Again and again, Lee gave the producers the story that works so well for reality TV: He gave them a Journey.
He was just joking, he said, at first, of the tweets in question. (“I’m facetious. I make jokes when I’m uncomfortable in inappropriate times.”)
And then: He admitted that “I wasn’t as considerate as I could’ve been in a lot of ways.”
And then: “I understand where you’re coming from.”
And then: “I feel like I have a lot to learn in that area. And I feel like I said things that I should not have said. And they were inconsiderate.”
And then: “I don’t—I, I don’t like racism at all. It bothers me morally. It bothers me inside. And I don’t like it.”
And then: “But also, I have to think about how I’m making you guys feel. You know, there are things that I can learn. There are things that a lot of people can learn.”
And then: “You know, if I hurt anybody, in any kind of way, with a bad joke, or anything like that, then I apologize.”
It went on like this: Lee, having chance after chance to admit that what he had put out into the world was more than “a bad joke”; Lee, after each opportunity, effectively declining. Lee, sticking to the talking points—there are things I can learn—while refusing to have a true conversation. Lee, Lee, Lee. (“It hurts a lot,” he said, at one point, apparently referring to the pain of being called out for being racist.)
The special, indeed, dedicated so much time to Lee’s Journey that, when he finally made a concession about the tweet that compared the NAACP to the KKK—“that tweet was racist, and I denounce it”—the show treated it as a kind of moral victory. The audience applauded. As Lee’s fellow contestant, Anthony Battle, who had earlier in the special called Lee out for “racist thoughts that are implicitly embedded in your mentality,” put it: “This is a growing experience for everybody.”

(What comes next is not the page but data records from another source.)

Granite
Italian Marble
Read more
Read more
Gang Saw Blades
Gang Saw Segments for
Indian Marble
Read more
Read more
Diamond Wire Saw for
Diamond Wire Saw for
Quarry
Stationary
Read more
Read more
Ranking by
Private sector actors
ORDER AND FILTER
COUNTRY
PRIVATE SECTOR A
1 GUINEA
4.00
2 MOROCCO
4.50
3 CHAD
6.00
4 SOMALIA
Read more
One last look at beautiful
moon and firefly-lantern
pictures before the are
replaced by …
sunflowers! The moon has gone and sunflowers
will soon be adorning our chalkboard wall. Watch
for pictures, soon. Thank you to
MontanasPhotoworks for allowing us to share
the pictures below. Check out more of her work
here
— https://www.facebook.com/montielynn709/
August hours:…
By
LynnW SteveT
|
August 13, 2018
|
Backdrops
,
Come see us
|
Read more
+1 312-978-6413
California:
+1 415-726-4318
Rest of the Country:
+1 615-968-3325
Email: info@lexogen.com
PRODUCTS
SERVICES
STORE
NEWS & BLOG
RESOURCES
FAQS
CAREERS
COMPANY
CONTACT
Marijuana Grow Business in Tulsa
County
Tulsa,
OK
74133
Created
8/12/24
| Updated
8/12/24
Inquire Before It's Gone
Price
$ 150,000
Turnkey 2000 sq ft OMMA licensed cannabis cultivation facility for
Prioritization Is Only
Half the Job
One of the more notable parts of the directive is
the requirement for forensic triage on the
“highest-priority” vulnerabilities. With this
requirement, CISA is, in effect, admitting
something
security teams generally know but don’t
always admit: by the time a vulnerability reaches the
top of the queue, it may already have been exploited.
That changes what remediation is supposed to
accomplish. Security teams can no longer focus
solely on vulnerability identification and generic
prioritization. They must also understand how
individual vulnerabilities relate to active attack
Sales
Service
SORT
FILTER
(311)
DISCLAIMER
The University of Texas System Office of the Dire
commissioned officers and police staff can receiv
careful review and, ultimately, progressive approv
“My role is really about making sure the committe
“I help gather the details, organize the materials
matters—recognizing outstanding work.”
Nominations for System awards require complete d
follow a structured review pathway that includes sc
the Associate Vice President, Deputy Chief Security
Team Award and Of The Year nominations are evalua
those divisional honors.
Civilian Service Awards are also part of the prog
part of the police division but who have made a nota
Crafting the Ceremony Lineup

But it wasn’t, fully. It was a growing experience for Lee. And it was very barely that. “Where you go from here is up to you,” Chris Harrison, the show’s host and the moderator of this supposedly cleansing conversation, told Lee by way of conclusion. “And hopefully you lean on these guys and have that direction.”
“These guys,” though, owe nothing to Lee. Josiah Graham, the contestant who, as People summed it up, gave Lee “a history lesson” about the NAACP, owes him nothing. Kenny, who accepted a conciliatory hug from Lee at the end of one of their exchanges, owes him nothing. Viewers owe him nothing. And, certainly, Rachel Lindsay, whose “historic” season of The Bachelorette was hijacked by a man and his hatred, owes him nothing. “You turned it into something so ugly,” Rachel told Lee, when Harrison brought her out for her moment among the men. She added: “I didn’t want to give any life into you, your opinions, or your brief time on the show.”
She didn’t want to. “The show,” however, definitely did.